Think beyond the venue.

Work with the CVB to contact public transportation to see what can be branded on trains, buses and adjacent restaurants your guests will likely patron. What branding opportunities can your contracted hotels offer? “Venues make [branding opportunities] a selling point instead of reaction point,” says Kavin Schieferdecker, director of sales and marketing for Hilton Anatole in Dallas, which has hosted NFL playoffs and Super Bowl and Cotton Bowl games. Along with the traditional standing signs or looping welcome messages in lobbies, some hotels are now branding room keys and offering more moments for recognition.

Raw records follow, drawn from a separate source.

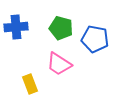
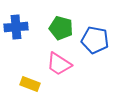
blue pentagon: moved 1 px down
yellow rectangle: rotated 48 degrees counterclockwise
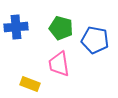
pink trapezoid: rotated 48 degrees clockwise
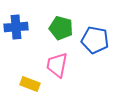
pink trapezoid: moved 2 px left, 1 px down; rotated 20 degrees clockwise
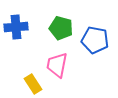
yellow rectangle: moved 3 px right; rotated 36 degrees clockwise
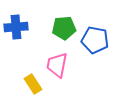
green pentagon: moved 3 px right; rotated 20 degrees counterclockwise
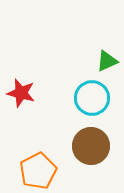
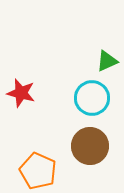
brown circle: moved 1 px left
orange pentagon: rotated 21 degrees counterclockwise
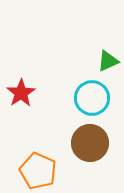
green triangle: moved 1 px right
red star: rotated 24 degrees clockwise
brown circle: moved 3 px up
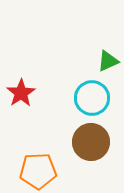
brown circle: moved 1 px right, 1 px up
orange pentagon: rotated 27 degrees counterclockwise
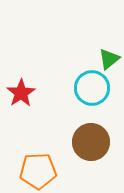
green triangle: moved 1 px right, 2 px up; rotated 15 degrees counterclockwise
cyan circle: moved 10 px up
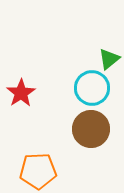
brown circle: moved 13 px up
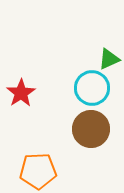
green triangle: rotated 15 degrees clockwise
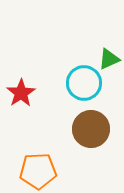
cyan circle: moved 8 px left, 5 px up
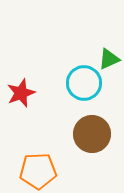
red star: rotated 12 degrees clockwise
brown circle: moved 1 px right, 5 px down
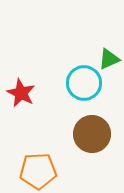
red star: rotated 24 degrees counterclockwise
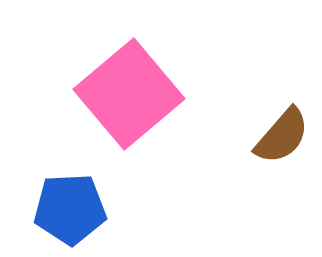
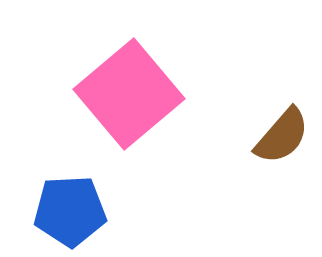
blue pentagon: moved 2 px down
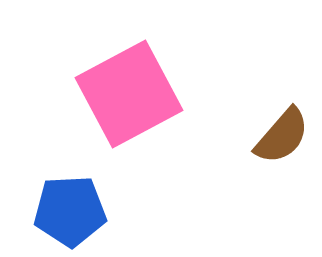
pink square: rotated 12 degrees clockwise
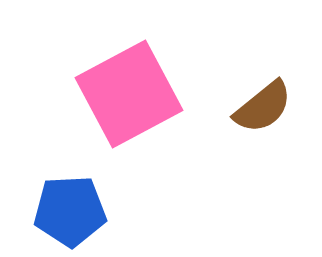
brown semicircle: moved 19 px left, 29 px up; rotated 10 degrees clockwise
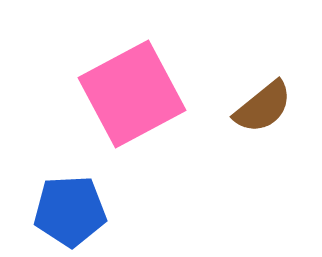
pink square: moved 3 px right
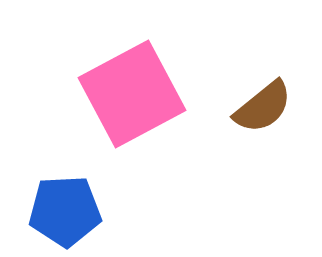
blue pentagon: moved 5 px left
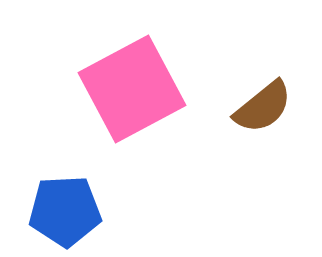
pink square: moved 5 px up
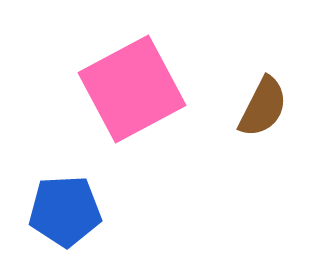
brown semicircle: rotated 24 degrees counterclockwise
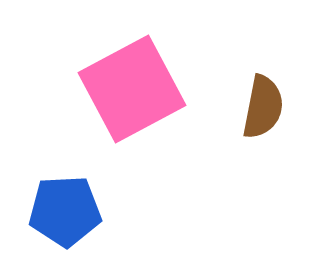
brown semicircle: rotated 16 degrees counterclockwise
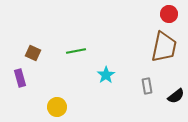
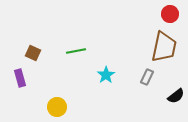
red circle: moved 1 px right
gray rectangle: moved 9 px up; rotated 35 degrees clockwise
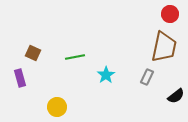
green line: moved 1 px left, 6 px down
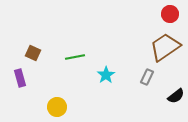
brown trapezoid: moved 1 px right; rotated 136 degrees counterclockwise
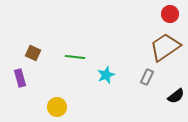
green line: rotated 18 degrees clockwise
cyan star: rotated 12 degrees clockwise
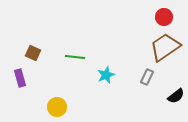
red circle: moved 6 px left, 3 px down
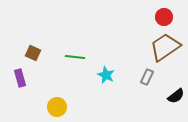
cyan star: rotated 24 degrees counterclockwise
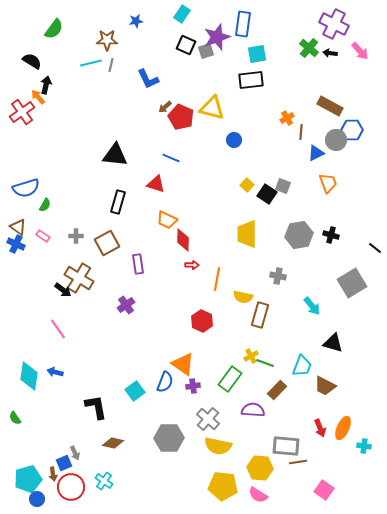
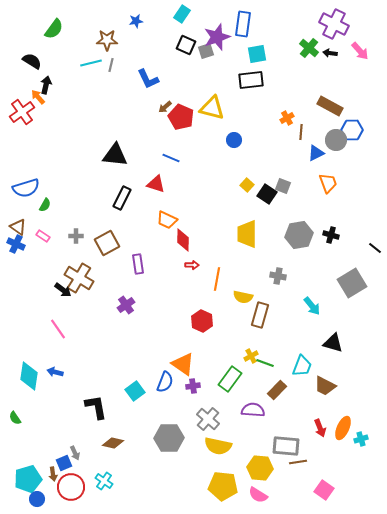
black rectangle at (118, 202): moved 4 px right, 4 px up; rotated 10 degrees clockwise
cyan cross at (364, 446): moved 3 px left, 7 px up; rotated 24 degrees counterclockwise
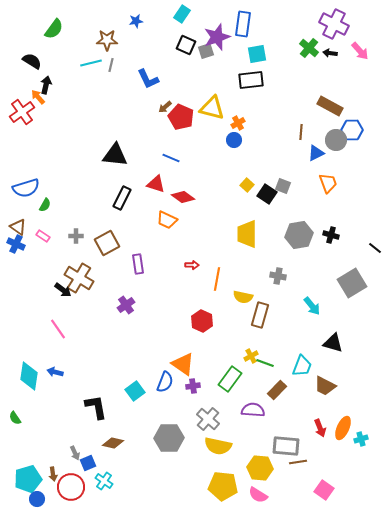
orange cross at (287, 118): moved 49 px left, 5 px down
red diamond at (183, 240): moved 43 px up; rotated 55 degrees counterclockwise
blue square at (64, 463): moved 24 px right
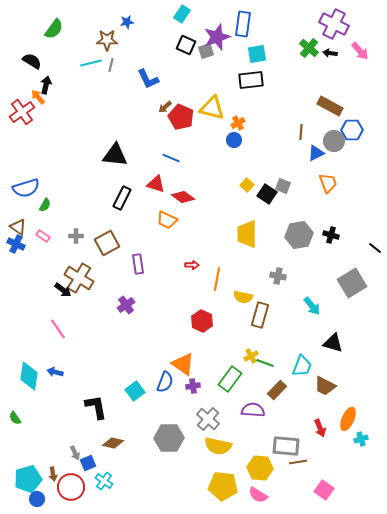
blue star at (136, 21): moved 9 px left, 1 px down
gray circle at (336, 140): moved 2 px left, 1 px down
orange ellipse at (343, 428): moved 5 px right, 9 px up
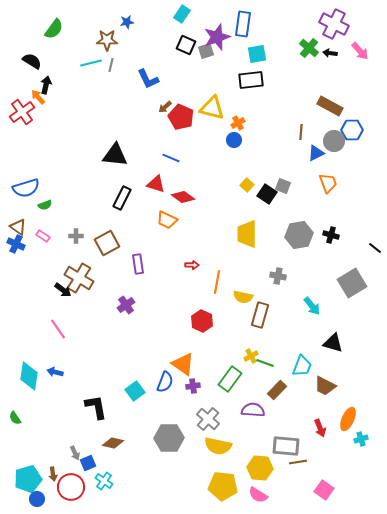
green semicircle at (45, 205): rotated 40 degrees clockwise
orange line at (217, 279): moved 3 px down
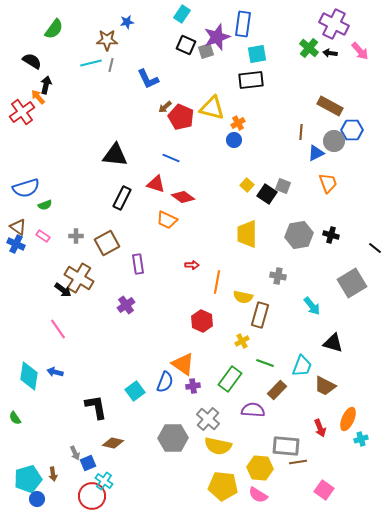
yellow cross at (251, 356): moved 9 px left, 15 px up
gray hexagon at (169, 438): moved 4 px right
red circle at (71, 487): moved 21 px right, 9 px down
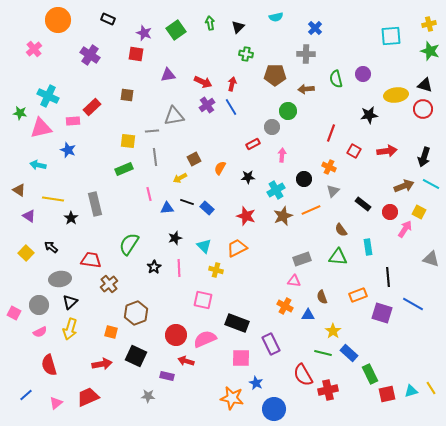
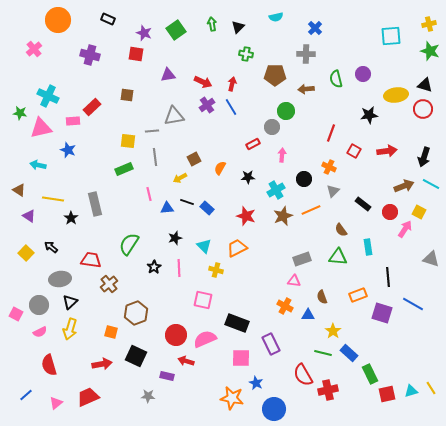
green arrow at (210, 23): moved 2 px right, 1 px down
purple cross at (90, 55): rotated 18 degrees counterclockwise
green circle at (288, 111): moved 2 px left
pink square at (14, 313): moved 2 px right, 1 px down
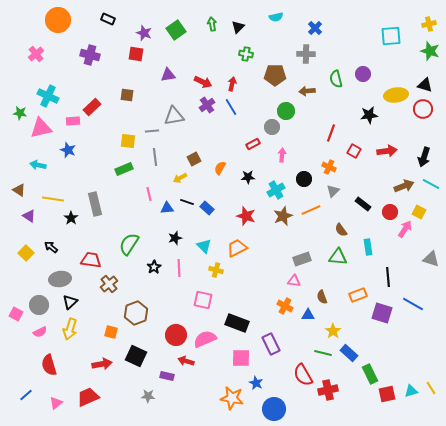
pink cross at (34, 49): moved 2 px right, 5 px down
brown arrow at (306, 89): moved 1 px right, 2 px down
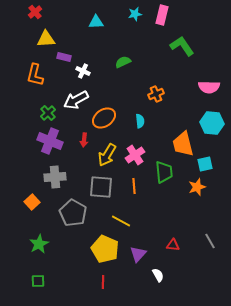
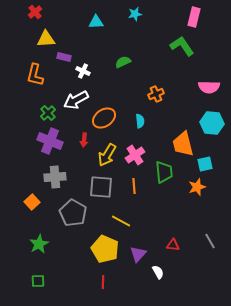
pink rectangle: moved 32 px right, 2 px down
white semicircle: moved 3 px up
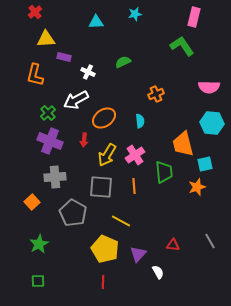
white cross: moved 5 px right, 1 px down
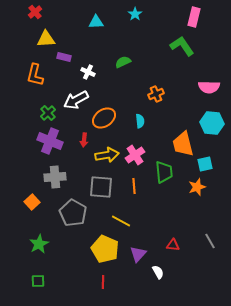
cyan star: rotated 24 degrees counterclockwise
yellow arrow: rotated 130 degrees counterclockwise
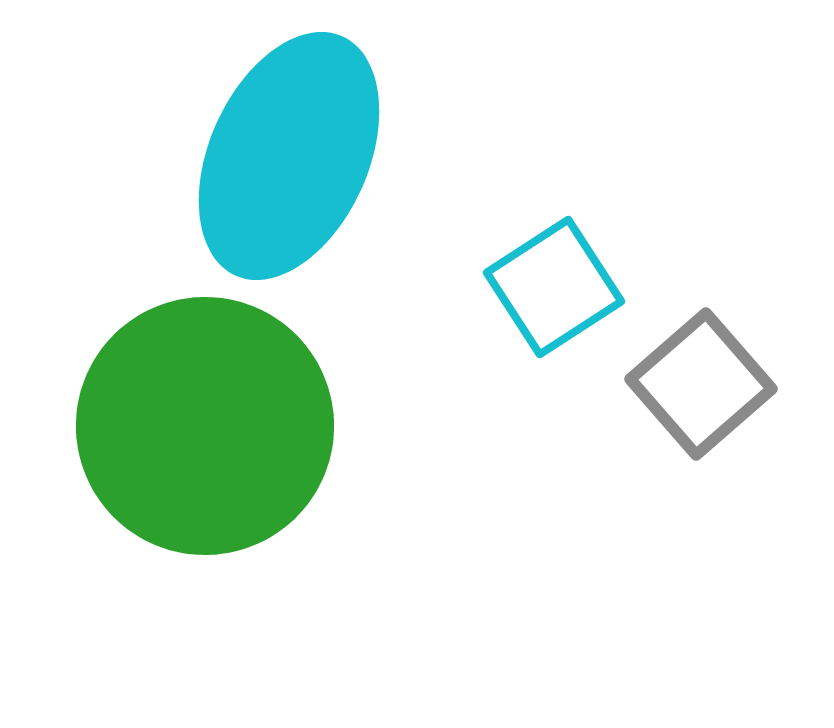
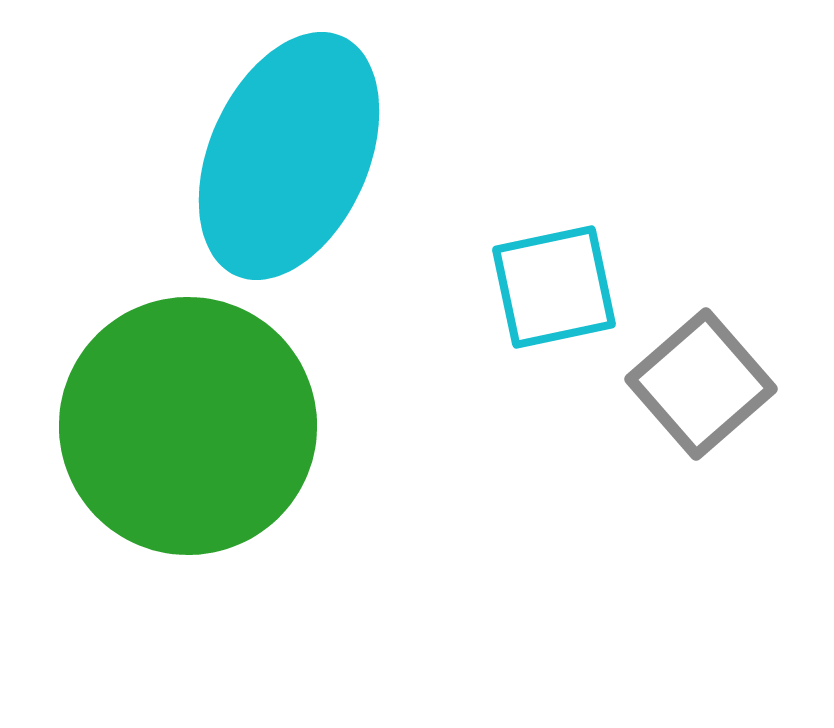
cyan square: rotated 21 degrees clockwise
green circle: moved 17 px left
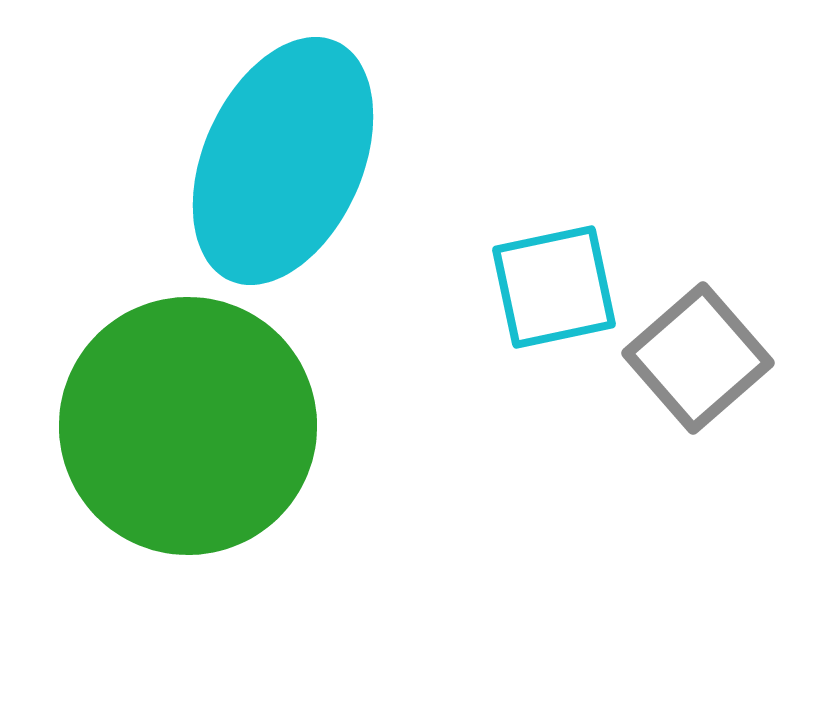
cyan ellipse: moved 6 px left, 5 px down
gray square: moved 3 px left, 26 px up
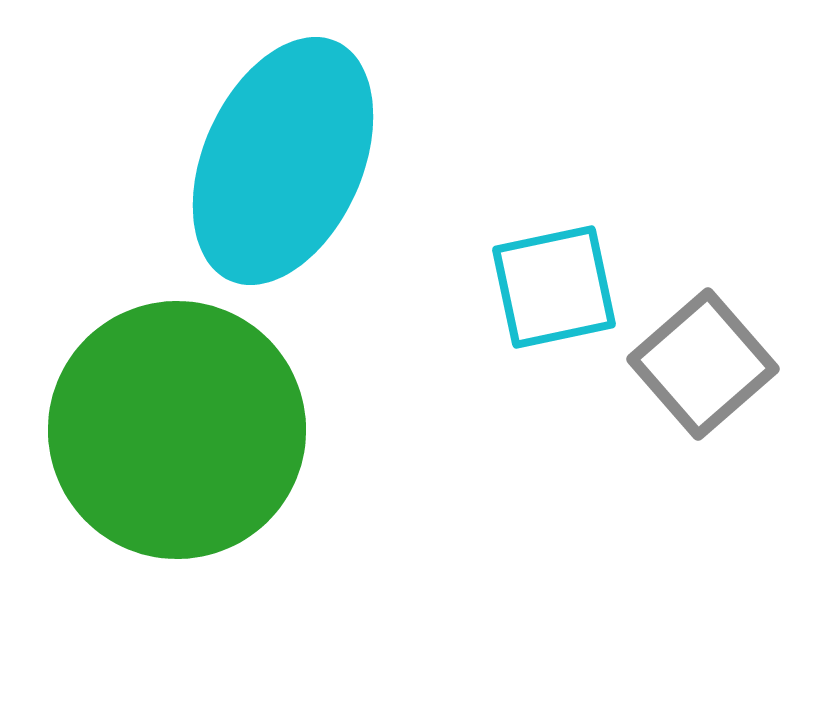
gray square: moved 5 px right, 6 px down
green circle: moved 11 px left, 4 px down
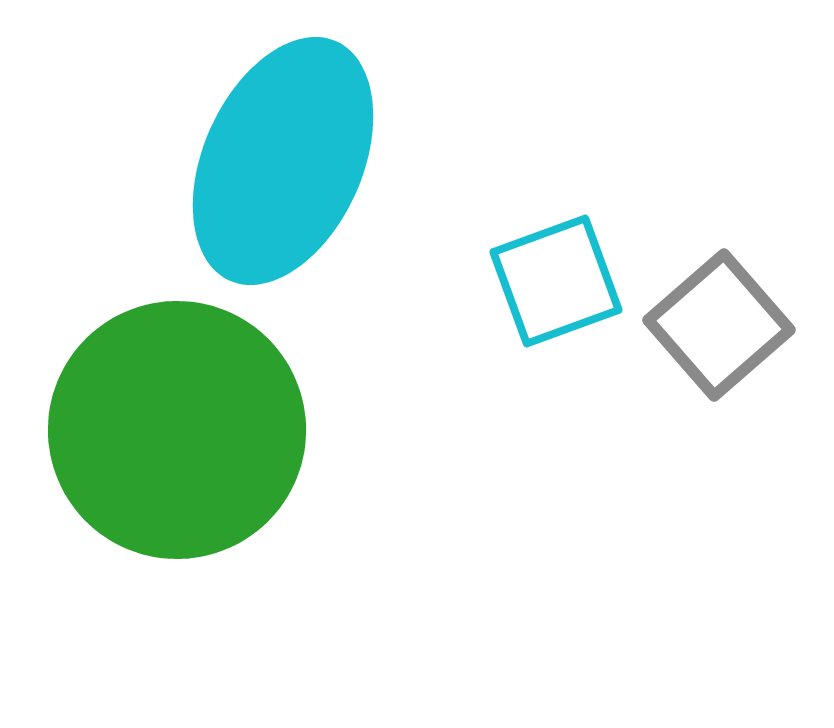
cyan square: moved 2 px right, 6 px up; rotated 8 degrees counterclockwise
gray square: moved 16 px right, 39 px up
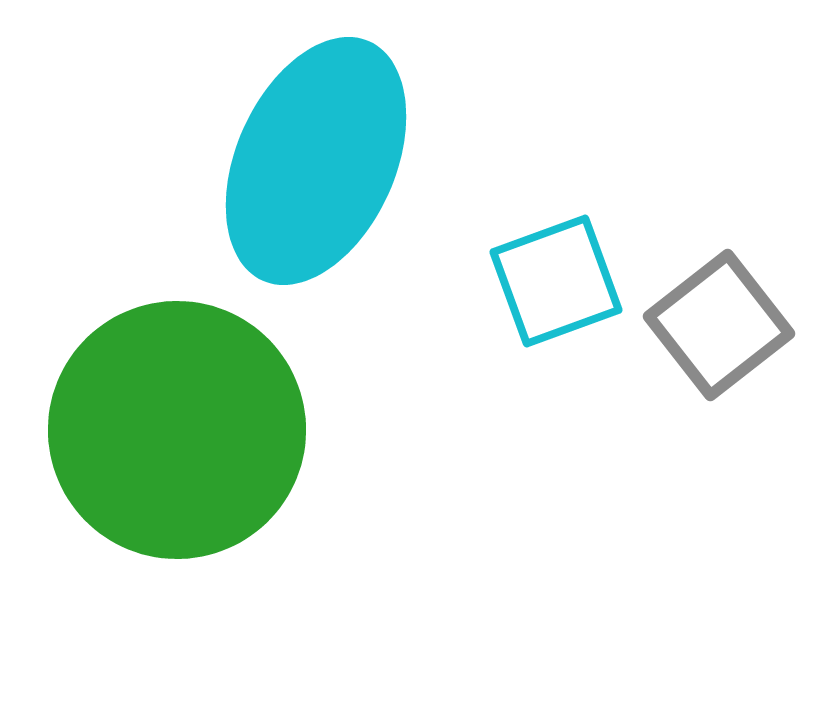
cyan ellipse: moved 33 px right
gray square: rotated 3 degrees clockwise
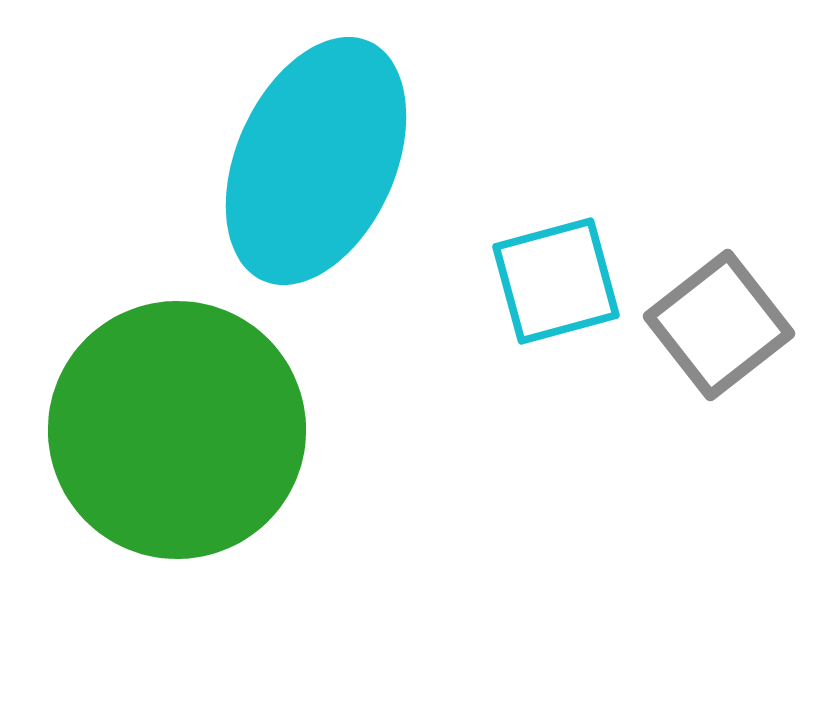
cyan square: rotated 5 degrees clockwise
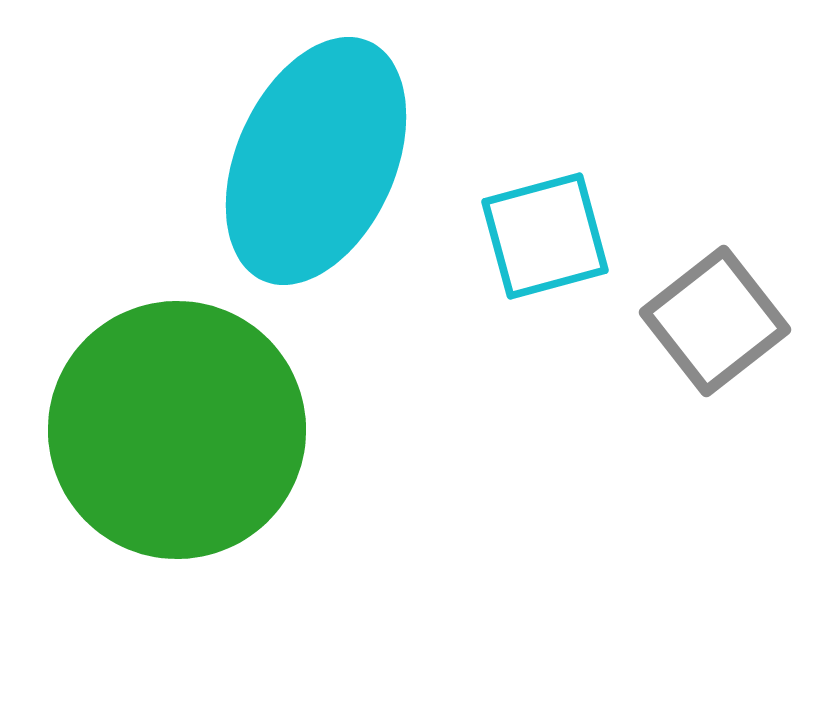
cyan square: moved 11 px left, 45 px up
gray square: moved 4 px left, 4 px up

Facilitate viral marketing.

Create a signature selfie location in a high-traffic area, inviting your attendees to share your event with their social media followers. Shawn Elledge, who has worked in marketing for more than a decade, says he’s seen this result in both excitement and momentum on-site, but also a widely expanded reach online. “We include our event hashtags on everything we can: wristbands, apparel and every signage piece,” Elledge says.

Use color.

If you have flexibility from the beginning, consider incorporating the venue’s colors to result in one comprehensive vibe. If not, think St. Paddy’s Day style and ask what the venue can change to your color just for the event: cups, chairs, drinks, etc. Also incorporate the color into your F&B plan. Light up the venue with your event colors on the evenings leading up to it to create buzz.

Engage.

Take customer service to the next level and use what Elledge calls human wayfinding. Enlist a stellar team of volunteers; train them thoroughly in the event FAQs; and send them to strategic locations wearing branded shirts to hold signs, answer questions and serve as another point of contact for attendees. Equip each of them with a radio to get tricky questions answered or reach further help.

Seek recommendations.

Your point of contact at the venue should be able to tell you any restrictions for signage, show you examples of branding locations other groups have used and share the preferred vendor list for installation. “Use good vendors that know the venue well and come highly recommended,” says Schieferdecker. During a disastrous event at his hotel, one group that brought in an unknown installation vendor to save money. It ended up with clings filled with air bubbles and crooked signs that had cost a pretty penny to produce.